Speaking here, FIFA marketing director Thierry Weil pledged to keep no-shows to a minimum – including those representing sponsors, a subject that caused much controversy at London 2012.
"Empty seats are always a huge topic," said Weil.
"We are implementing new initiatives, new resale platforms.
"There will always be no-shows...but we will do our maximum to reduce that to a strict minimum."
The new system, which will be trialled at next year's Confederations Cup in Brazil, will allow tickets to be reallocated as late as the day of the game.
It also includes the sponsorship side, with commercial partners being instructed to provide a list of names "two or three days in advance, so they cannot just say the people will come and then nobody comes".
Weil admitted the system was not foolproof but that FIFA had to do something.
"Even with the resale platform we will have people not coming but at least this will help people who know they can't attend and don't want to lose their money," he said.
Both London 2012 and the Euros frequently showed sold out signs even though there were banks of empty seats.
"It does not look good if you announce to the world that you have no tickets, then you see on television that you have a lot of empty seats," Weil (pictured above) said.

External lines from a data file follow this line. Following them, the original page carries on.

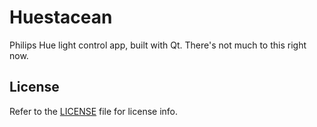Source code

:# Huestacean

Philips Hue light control app, built with Qt. There's not much to this right now.

## License

Refer to the [LICENSE](LICENSE) file for license info.
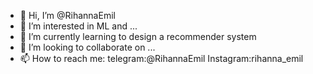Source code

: - 👋 Hi, I’m @RihannaEmil 
- 👀 I’m interested in ML and ...
- 🌱 I’m currently learning to design a recommender system
- 💞️ I’m looking to collaborate on ...
- 📫 How to reach me: telegram:@RihannaEmil Instagram:rihanna_emil 

<!---
RihannaEmil/RihannaEmil is a ✨ special ✨ repository because its `README.md` (this file) appears on your GitHub profile.
You can click the Preview link to take a look at your changes.
--->
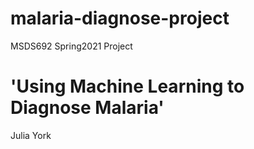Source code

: # malaria-diagnose-project
MSDS692 Spring2021 Project


# 'Using Machine Learning to Diagnose Malaria'
Julia York


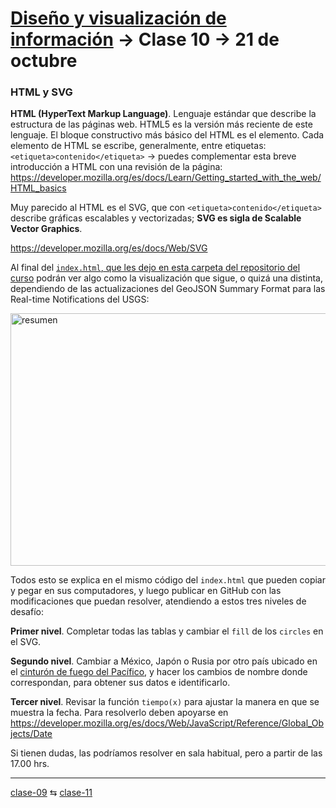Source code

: # [Diseño y visualización de información](https://github.com/profesorfaco/troncal/) → Clase 10 → 21 de octubre

### HTML y SVG

**HTML (HyperText Markup Language)**. Lenguaje estándar que describe la estructura de las páginas web. HTML5 es la versión más reciente de este lenguaje. El bloque constructivo más básico del HTML es el elemento. Cada elemento de HTML se escribe, generalmente, entre etiquetas: `<etiqueta>contenido</etiqueta>` → puedes complementar esta breve introducción a HTML con una revisión de la página: https://developer.mozilla.org/es/docs/Learn/Getting_started_with_the_web/HTML_basics

Muy parecido al HTML es el SVG, que con `<etiqueta>contenido</etiqueta>` describe gráficas escalables y vectorizadas; **SVG es sigla de Scalable Vector Graphics**.

https://developer.mozilla.org/es/docs/Web/SVG

Al final del [`index.html`, que les dejo en esta carpeta del repositorio del curso](https://github.com/profesorfaco/troncal/blob/main/clase-10/index.html) podrán ver algo como la visualización que sigue, o quizá una distinta, dependiendo de las actualizaciones del GeoJSON Summary Format para las Real-time Notifications del USGS: 

<img width="600" height="404" alt="resumen" src="https://github.com/user-attachments/assets/691d765c-4021-4b72-9c6a-678714e0b0fb" />

Todos esto se explica en el mismo código del `index.html` que pueden copiar y pegar en sus computadores, y luego publicar en GitHub con las modificaciones que puedan resolver, atendiendo a estos tres niveles de desafío:

**Primer nivel**. Completar todas las tablas y cambiar el `fill` de los `circles` en el SVG.

**Segundo nivel**. Cambiar a México, Japón o Rusia por otro país ubicado en el [cinturón de fuego del Pacífico](https://es.wikipedia.org/wiki/Cintur%C3%B3n_de_fuego_del_Pac%C3%ADfico), y hacer los cambios de nombre donde correspondan, para obtener sus datos e identificarlo.

**Tercer nivel**. Revisar la función `tiempo(x)` para ajustar la manera en que se muestra la fecha. Para resolverlo deben apoyarse en https://developer.mozilla.org/es/docs/Web/JavaScript/Reference/Global_Objects/Date 

Si tienen dudas, las podríamos resolver en sala habitual, pero a partir de las 17.00 hrs.

_ _ _ _ 

[clase-09](https://github.com/profesorfaco/troncal/blob/main/clase-09/README.md) ⇆ [clase-11](https://github.com/profesorfaco/troncal/blob/main/clase-11/README.md)

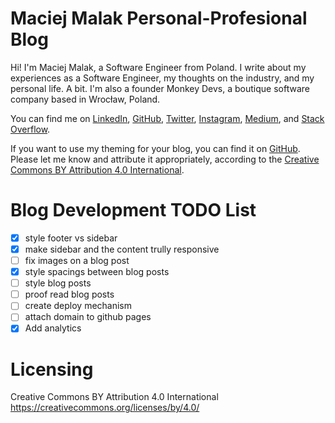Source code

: # Maciej Malak Personal-Profesional Blog

Hi! I'm Maciej Malak, a Software Engineer from Poland. I write about my experiences as a Software Engineer, my thoughts on the industry, and my personal life. A bit. I'm also a founder Monkey Devs, a boutique software company based in Wrocław, Poland.

You can find me on [LinkedIn](https://www.linkedin.com/in/maciejmalak), [GitHub](https://github.com/xavarius), [Twitter](https://twitter.com/MonkeyDevsPl), [Instagram](https://www.instagram.com/barabaszbonawentura), [Medium](https://medium.com/@maciekmalak), and [Stack Overflow](https://stackoverflow.com/users/2230031).

If you want to use my theming for your blog, you can find it on [GitHub](https://github.com/xavarius/the-blog).
Please let me know and attribute it appropriately, according to the [Creative Commons BY Attribution 4.0 International](https://creativecommons.org/licenses/by/4.0/).

# Blog Development TODO List

- [x] style footer vs sidebar
- [x] make sidebar and the content trully responsive
- [ ] fix images on a blog post
- [x] style spacings between blog posts
- [ ] style blog posts
- [ ] proof read blog posts
- [ ] create deploy mechanism
- [ ] attach domain to github pages
- [x] Add analytics

# Licensing
Creative Commons BY Attribution 4.0 International
https://creativecommons.org/licenses/by/4.0/
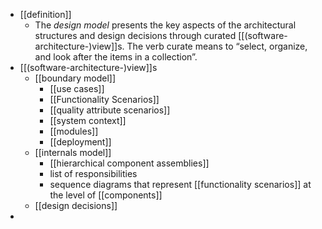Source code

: - [[definition]]
	- The *design model* presents the key aspects of the architectural structures and design decisions through curated [[(software-architecture-)view]]s. The verb curate means to “select, organize, and look after the items in a collection”.
- [[(software-architecture-)view]]s
	- [[boundary model]]
		- [[use cases]]
		- [[Functionality Scenarios]]
		- [[quality attribute scenarios]]
		- [[system context]]
		- [[modules]]
		- [[deployment]]
	- [[internals model]]
		- [[hierarchical component assemblies]]
		- list of responsibilities
		- sequence diagrams that represent [[functionality scenarios]] at the level of [[components]]
	- [[design decisions]]
-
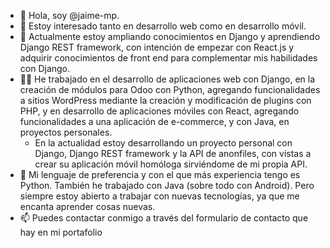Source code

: - 👋 Hola, soy @jaime-mp.
- 👀 Estoy interesado tanto en desarrollo web como en desarrollo móvil.
- 🌱 Actualmente estoy ampliando conocimientos en Django y aprendiendo Django REST framework, con intención de empezar con React.js y adquirir conocimientos de front end para complementar mis habilidades con Django.
- 👨‍💻 He trabajado en el desarrollo de aplicaciones web con Django, en la creación de módulos para Odoo con Python, agregando funcionalidades a sitios WordPress mediante la creación y modificación de plugins con PHP, y en desarrollo de aplicaciones móviles con React, agregando funcionalidades a una aplicación de e-commerce, y con Java, en proyectos personales.
  - En la actualidad estoy desarrollando un proyecto personal con Django, Django REST framework y la API de anonfiles, con vistas a crear su aplicación móvil homóloga sirviéndome de mi propia API.
- 🤍 Mi lenguaje de preferencia y con el que más experiencia tengo es Python. También he trabajado con Java (sobre todo con Android). Pero siempre estoy abierto a trabajar con nuevas tecnologías, ya que me encanta aprender cosas nuevas.
- 📫 Puedes contactar conmigo a través del formulario de contacto que hay en mi portafolio

<!---

- 💞️ I’m looking to collaborate on ...
- 📫 How to reach me ...

jaime-mp/jaime-mp is a ✨ special ✨ repository because its `README.md` (this file) appears on your GitHub profile.
You can click the Preview link to take a look at your changes.
--->
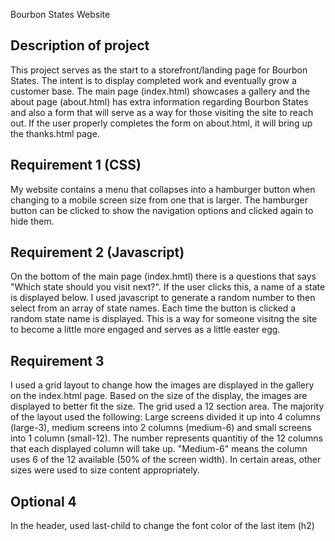 
Bourbon States Website

## Description of project
This project serves as the start to a storefront/landing page for Bourbon States. The intent is to display completed work and eventually grow a customer base. The main page (index.html) showcases a gallery and the about page (about.html) has extra information regarding Bourbon States and also a form that will serve as a way for those visiting the site to reach out. If the user properly completes the form on about.html, it will bring up the thanks.html page. 

## Requirement 1 (CSS)
 My website contains a menu that collapses into a hamburger button when changing to a mobile screen size from one that is larger. The hamburger button can be clicked to show the navigation options and clicked again to hide them.

## Requirement 2 (Javascript)
On the bottom of the main page (index.hmtl) there is a questions that says "Which state should  you visit next?". If the user clicks this, a name of a state is displayed below. I used javascript to generate a random number to then select from an array of state names. Each time the button is clicked a random state name is displayed. This is a way for someone visitng the site to become a little more engaged and serves as a little easter egg.

## Requirement 3
I used a grid layout to change how the images are displayed in the gallery on the index.html page. Based on the size of the display, the images are displayed to better fit the size. The grid used a 12 section area. The majority of the layout used the following: Large screens divided it up into 4 columns (large-3), medium screens into 2 columns (medium-6) and small screens into 1 column (small-12). The number represents quantitiy of the 12 columns that each displayed column will take up. "Medium-6" means the column uses 6 of the 12 available (50% of the screen width). In certain areas, other sizes were used to size content appropriately.

## Optional 4
In the header, used last-child to change the font color of the last item (h2)

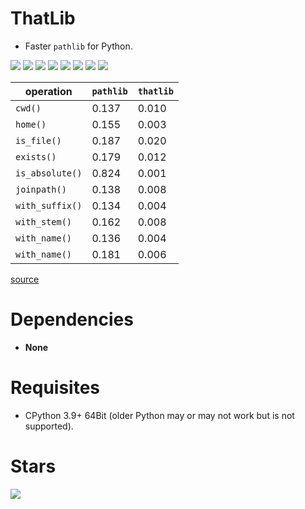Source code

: # ThatLib

- Faster `pathlib` for Python.

![](https://img.shields.io/github/languages/top/juancarlospaco/thatlib?style=for-the-badge)
![](https://img.shields.io/github/languages/count/juancarlospaco/thatlib?logoColor=green&style=for-the-badge)
![](https://img.shields.io/github/stars/juancarlospaco/thatlib?style=for-the-badge)
![](https://img.shields.io/maintenance/yes/2021?style=for-the-badge)
![](https://img.shields.io/github/languages/code-size/juancarlospaco/thatlib?style=for-the-badge)
![](https://img.shields.io/github/issues-raw/juancarlospaco/thatlib?style=for-the-badge)
![](https://img.shields.io/github/issues-pr-raw/juancarlospaco/thatlib?style=for-the-badge)
![](https://img.shields.io/github/last-commit/juancarlospaco/thatlib?style=for-the-badge)

| operation       | `pathlib` | `thatlib` |
|-----------------|-----------|-----------|
| `cwd()`         | 0.137     | 0.010     |
| `home()`        | 0.155     | 0.003     |
| `is_file()`     | 0.187     | 0.020     |
| `exists()`      | 0.179     | 0.012     |
| `is_absolute()` | 0.824     | 0.001     |
| `joinpath()`    | 0.138     | 0.008     |
| `with_suffix()` | 0.134     | 0.004     |
| `with_stem()`   | 0.162     | 0.008     |
| `with_name()`   | 0.136     | 0.004     |
| `with_name()`   | 0.181     | 0.006     |

[source](https://github.com/juancarlospaco/thatlib/blob/nim/benchmark.py)


# Dependencies

- **None**


# Requisites

- CPython 3.9+ 64Bit (older Python may or may not work but is not supported).


# Stars

![](https://starchart.cc/juancarlospaco/thatlib.svg)
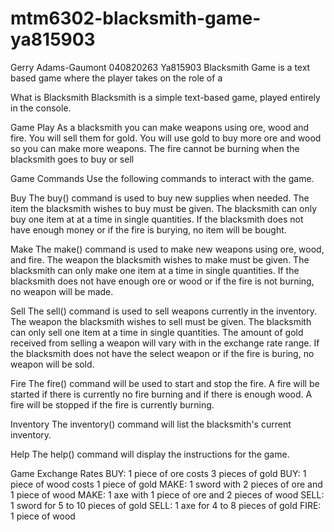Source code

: # mtm6302-blacksmith-game-ya815903
Gerry Adams-Gaumont 
040820263 
Ya815903 
Blacksmith Game is a text based game where the player takes on the role of a

What is Blacksmith
Blacksmith is a simple text-based game, played entirely in the console.

Game Play
As a blacksmith you can make weapons using ore, wood and fire. You will sell them for gold. You will use gold to buy more ore and wood so you can make more weapons. The fire cannot be burning when the blacksmith goes to buy or sell

Game Commands
Use the following commands to interact with the game.

Buy
The buy() command is used to buy new supplies when needed. The item the blacksmith wishes to buy must be given. The blacksmith can only buy one item at at a time in single quantities. If the blacksmith does not have enough money or if the fire is burying, no item will be bought.

Make
The make() command is used to make new weapons using ore, wood, and fire. The weapon the blacksmith wishes to make must be given. The blacksmith can only make one item at a time in single quantities. If the blacksmith does not have enough ore or wood or if the fire is not burning, no weapon will be made.

Sell
The sell() command is used to sell weapons currently in the inventory. The weapon the blacksmith wishes to sell must be given. The blacksmith can only sell one item at a time in single quantities. The amount of gold received from selling a weapon will vary with in the exchange rate range. If the blacksmith does not have the select weapon or if the fire is buring, no weapon will be sold.

Fire
The fire() command will be used to start and stop the fire. A fire will be started if there is currently no fire burning and if there is enough wood. A fire will be stopped if the fire is currently burning.

Inventory
The inventory() command will list the blacksmith's current inventory.

Help
The help() command will display the instructions for the game.

Game Exchange Rates
BUY: 1 piece of ore costs 3 pieces of gold
BUY: 1 piece of wood costs 1 piece of gold
MAKE: 1 sword with 2 pieces of ore and 1 piece of wood
MAKE: 1 axe with 1 piece of ore and 2 pieces of wood
SELL: 1 sword for 5 to 10 pieces of gold
SELL: 1 axe for 4 to 8 pieces of gold
FIRE: 1 piece of wood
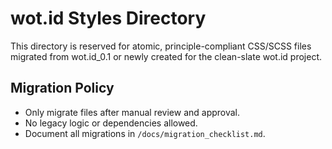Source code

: # wot.id Styles Directory

This directory is reserved for atomic, principle-compliant CSS/SCSS files migrated from wot.id_0.1 or newly created for the clean-slate wot.id project.

## Migration Policy
- Only migrate files after manual review and approval.
- No legacy logic or dependencies allowed.
- Document all migrations in `/docs/migration_checklist.md`.

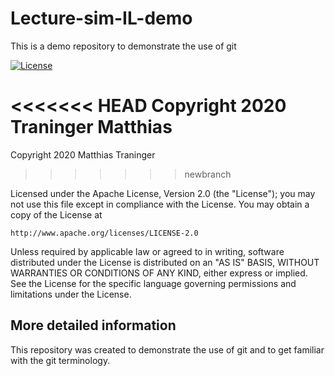# Lecture-sim-IL-demo
This is a demo repository to demonstrate the use of git

[![License](https://img.shields.io/badge/License-Apache%202.0-blue.svg)](https://opensource.org/licenses/Apache-2.0)

<<<<<<< HEAD
Copyright 2020 Traninger Matthias
=======
Copyright 2020 Matthias Traninger
>>>>>>> newbranch

Licensed under the Apache License, Version 2.0 (the "License");
you may not use this file except in compliance with the License.
You may obtain a copy of the License at

    http://www.apache.org/licenses/LICENSE-2.0

Unless required by applicable law or agreed to in writing, software
distributed under the License is distributed on an "AS IS" BASIS,
WITHOUT WARRANTIES OR CONDITIONS OF ANY KIND, either express or implied.
See the License for the specific language governing permissions and
limitations under the License.

## More detailed information
This repository was created to demonstrate the use of git and to get familiar with the git terminology.
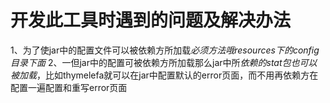 # 开发此工具时遇到的问题及解决办法
1、为了使jar中的配置文件可以被依赖方所加载*必须方法哦resources下的config目录下面*
2、一但jar中的配置可被依赖方所加载那么jar中所*依赖的stat包也可以被加载*，比如thymelefa就可以在jar中配置默认的error页面，而不用再依赖方在配置一遍配置和重写error页面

He also vowed FIFA would do everything possible to make ticket prices affordable for local Brazilians.
"We try to have this World Cup open to everybody, in Brazil, and around the world," he added, confirming the precise pricing structure would be announced on November 8.
"At certain stages, there will be some wake-up calls.
"At certain stages, there will be some delays.
"But Brazil will be ready."
Brazil 2014 executive director Ricardo Trade, speaking on the same panel as Weil, said a fair pricing structure was vital.
"We are deciding the price of the tickets with the Government," he said.
"To receive all the people from Brazil to watch the games is very important to us."